- [Exercise]:
Only the lines below between the ones containing "Revivez la deuxième" and "INSCRIVEZ-VOUS GRATUITEMENT", inclusive, are to be reproduced, each exactly as it stands.

[Given data — start]

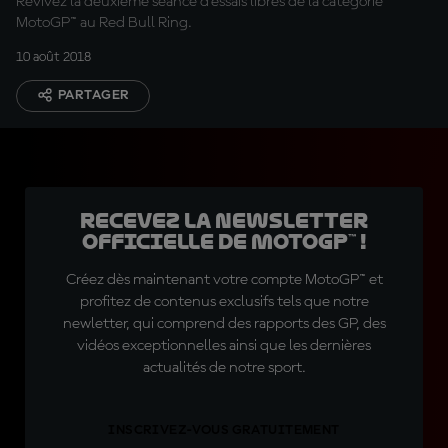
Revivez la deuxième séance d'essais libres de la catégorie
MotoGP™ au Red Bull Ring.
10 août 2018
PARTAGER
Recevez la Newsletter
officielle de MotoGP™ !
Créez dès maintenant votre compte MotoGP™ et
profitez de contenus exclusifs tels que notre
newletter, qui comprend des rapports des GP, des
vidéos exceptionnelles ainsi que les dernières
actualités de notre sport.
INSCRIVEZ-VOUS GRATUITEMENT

[Given data — finish]
[Given data — start]

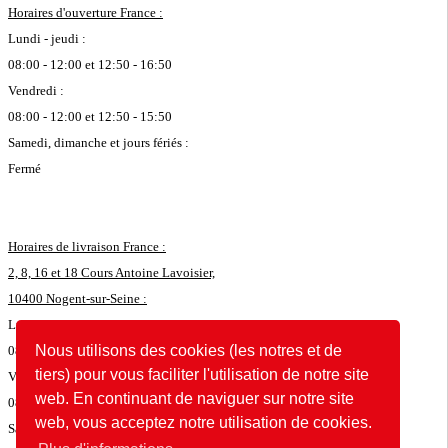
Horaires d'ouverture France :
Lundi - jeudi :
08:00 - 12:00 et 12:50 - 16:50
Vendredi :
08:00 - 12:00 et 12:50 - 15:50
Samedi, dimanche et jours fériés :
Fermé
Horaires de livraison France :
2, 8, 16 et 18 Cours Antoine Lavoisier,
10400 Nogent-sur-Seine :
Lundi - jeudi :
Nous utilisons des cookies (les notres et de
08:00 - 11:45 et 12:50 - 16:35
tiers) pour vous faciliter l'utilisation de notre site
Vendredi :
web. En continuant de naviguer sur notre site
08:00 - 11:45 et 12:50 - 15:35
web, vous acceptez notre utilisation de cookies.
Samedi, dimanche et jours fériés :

[Given data — finish]
[Given data — start]

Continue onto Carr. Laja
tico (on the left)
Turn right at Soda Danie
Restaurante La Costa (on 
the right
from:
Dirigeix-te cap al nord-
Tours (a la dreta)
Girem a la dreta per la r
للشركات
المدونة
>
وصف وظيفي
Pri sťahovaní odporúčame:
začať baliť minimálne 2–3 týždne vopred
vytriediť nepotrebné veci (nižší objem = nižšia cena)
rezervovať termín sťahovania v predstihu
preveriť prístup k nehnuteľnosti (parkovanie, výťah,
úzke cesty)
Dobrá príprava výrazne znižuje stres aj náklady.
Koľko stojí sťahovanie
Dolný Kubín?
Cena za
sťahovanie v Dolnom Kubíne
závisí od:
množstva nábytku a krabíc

[Given data — finish]

- [Expected output]:
Revivez la deuxième séance d'essais libres de la catégorie
MotoGP™ au Red Bull Ring.
10 août 2018
PARTAGER
Recevez la Newsletter
officielle de MotoGP™ !
Créez dès maintenant votre compte MotoGP™ et
profitez de contenus exclusifs tels que notre
newletter, qui comprend des rapports des GP, des
vidéos exceptionnelles ainsi que les dernières
actualités de notre sport.
INSCRIVEZ-VOUS GRATUITEMENT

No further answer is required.